Historian and professor Olivette Otele of SOAS London joins a news program to discuss the French Parliament’s unanimous repeal of the Code Noir, 341 years after it was signed by Louis XIV and 178 years after France abolished slavery. The reparations debate is now officially open.
In 1685, King Louis XIV signed the Code Noir. The Black Code.
It was a document designed to do one thing with legal precision: regulate the bodies of enslaved African people in France’s colonies as property. Not as human beings. As tools. As currency. As reproductive assets. As labor.
The Code gave slave holders the legal framework to work enslaved people, beat them, sell them, rape them, and kill them, all within the bounds of French law.
France abolished slavery in 1848.
The Code Noir was repealed last week.
178 years. The law that codified slavery was never taken off the books when slavery ended. It simply sat there on the French statute books, through every republic, every president, and every generation of French schoolchildren taught to celebrate 1848 as the moment France did the right thing.
5 Key Takeaways
1. France repealed the Code Noir in 2026, 341 years after it was signed and 178 years after slavery was abolished.
The law that legally codified the enslavement, sale, beating, and killing of African people in French colonies was never removed from the statute books when slavery ended in 1848. Its repeal last week was unanimous in Parliament, and long overdue.
2. The Code Noir wasn’t incidental.

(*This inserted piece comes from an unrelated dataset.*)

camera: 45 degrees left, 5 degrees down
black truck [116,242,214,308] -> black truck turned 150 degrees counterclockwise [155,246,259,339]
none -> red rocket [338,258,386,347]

It was France’s competitive colonial strategy.
France ran the world’s third largest slave trade and needed legal infrastructure to protect its investment. The Code regulated enslaved people as tools, currency, and reproductive assets, and was designed to ensure slave holders faced no legal consequences for what they did to Black bodies.

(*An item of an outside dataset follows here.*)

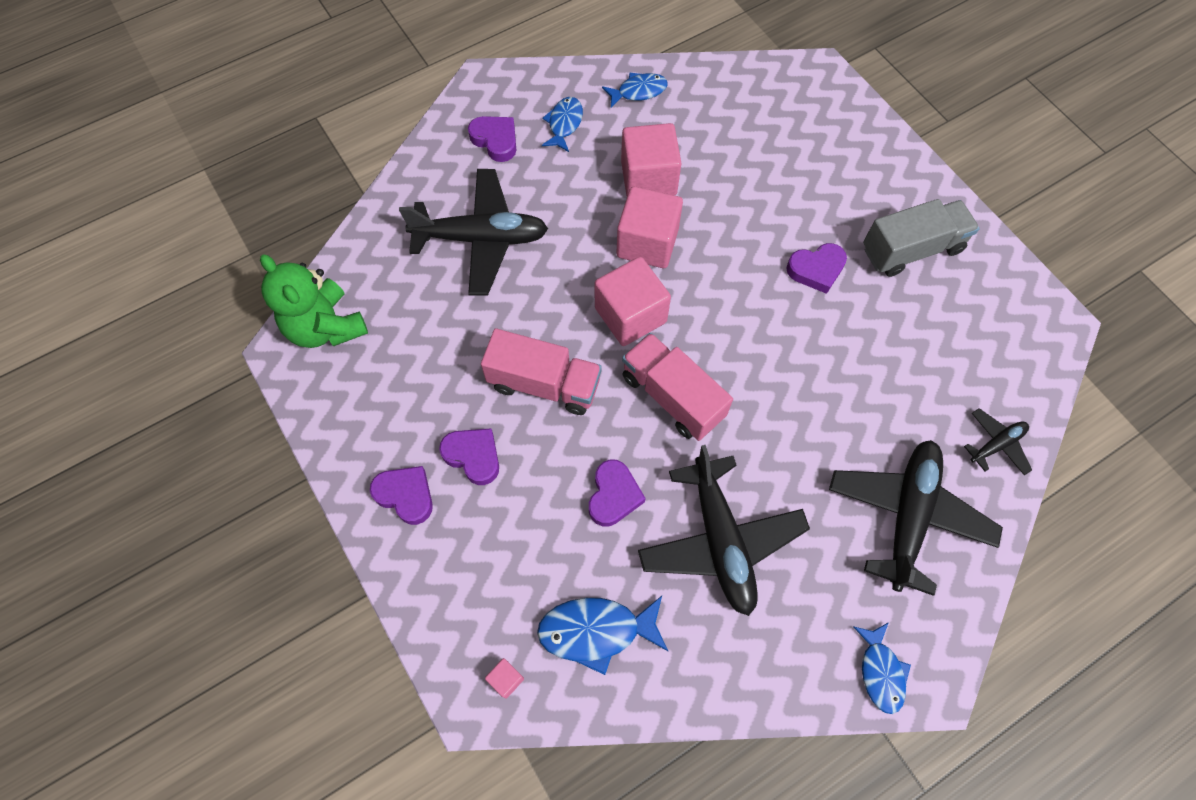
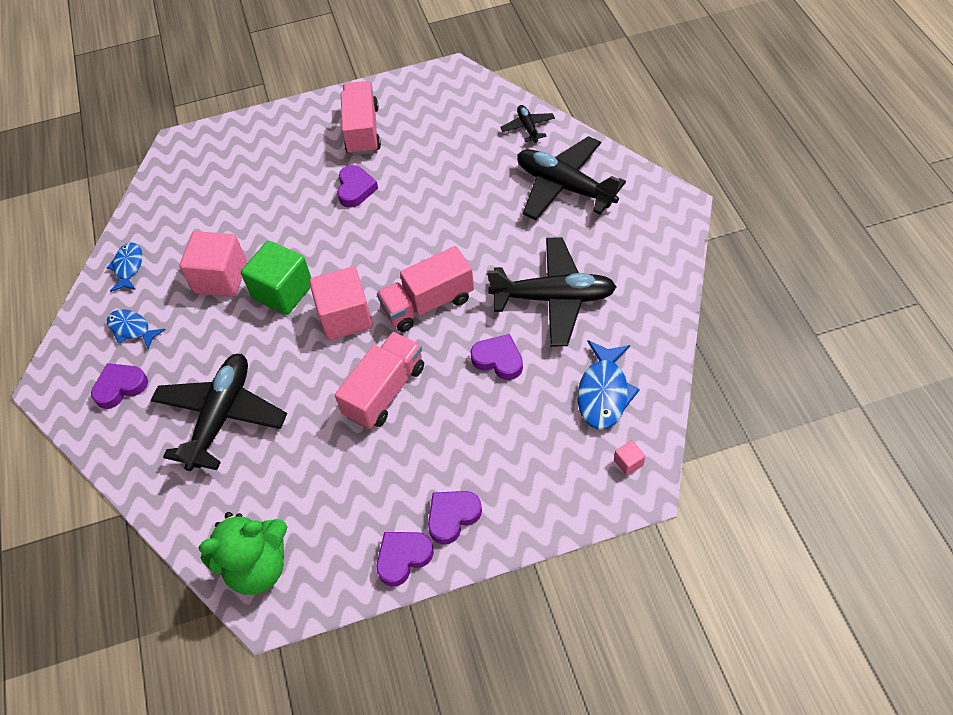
camera: 70 degrees left, 10 degrees down
purple heart [439,428,499,485] -> purple heart moved to [376,532,434,587]
pink cube [617,186,683,268] -> green cube [241,241,311,315]
blue fish [853,622,911,714] -> none
grey truck [863,199,980,277] -> pink truck [341,81,381,156]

3. Successive French governments deliberately avoided repealing it because doing so would force a reckoning.
Examining the Code Noir meant examining slavery’s violence. Examining that violence meant confronting its legacy, including racism, inequality, and generational poverty. That path leads directly to reparations, a word France refused to say in any official capacity until last week.

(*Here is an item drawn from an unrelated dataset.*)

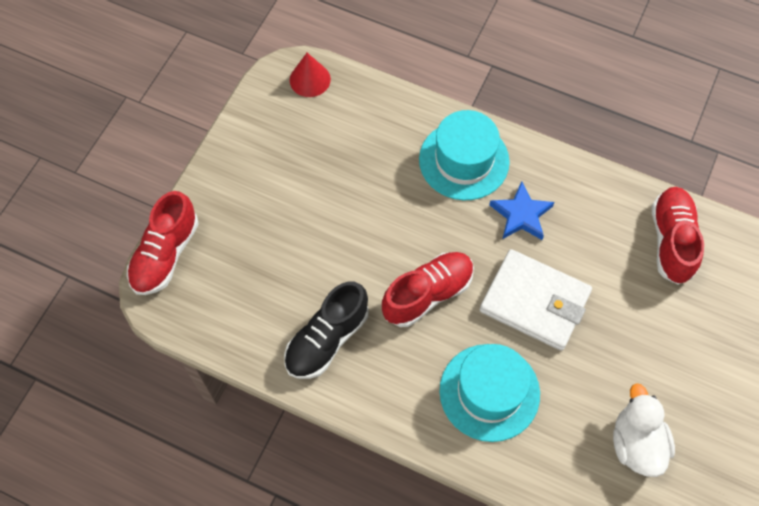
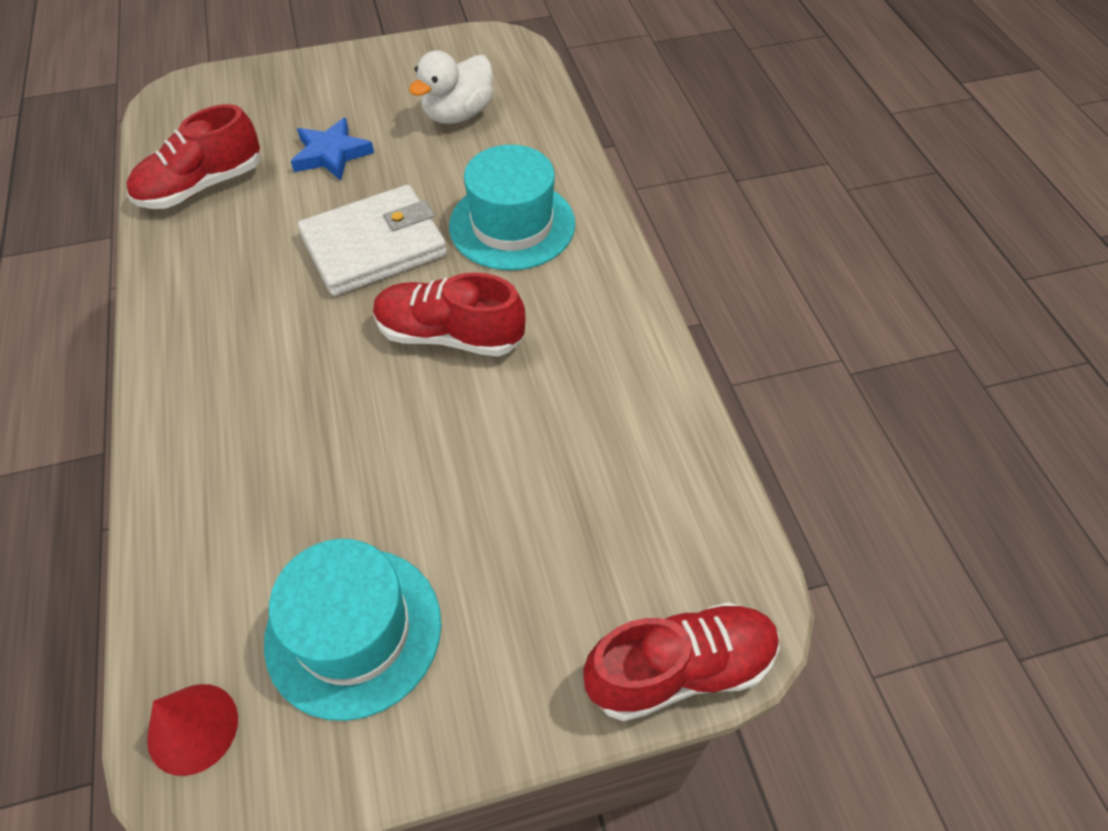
camera: 130 degrees left, 10 degrees down
black shoe [284,281,369,379] -> none
turquoise hat [419,110,510,200] -> turquoise hat moved to [264,539,441,721]
white wallet [480,249,592,351] -> white wallet turned 75 degrees clockwise [298,185,447,296]
blue star [489,181,554,240] -> blue star moved to [291,118,374,181]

4. Macron said “reparations” out loud for the first time but stopped short of an apology or financial commitment.
The French President acknowledged that reparations have no end date and that the harm is ongoing. He neither apologized nor committed to financial reparations, leaving advocates exactly where they have long been: heard, but not compensated.
5. France’s former slave colonies, Guadeloupe, Martinique, French Guiana, and Réunion, are still governed from Paris and remain among France’s poorest territories.
Made French overseas departments in 1946, these 1.9 million citizens have legal equality but face persistent racial inequality in employment, social mobility, and opportunity. They are governed by the country that enslaved their ancestors, from the same capital city, under a legal framework that was only just repealed.
“Successive governments knew that as soon as you start talking about these things, you have to look at the violence embedded within slavery, and therefore the legacies of the past: racism, racial inequality. France didn’t want to talk about that.”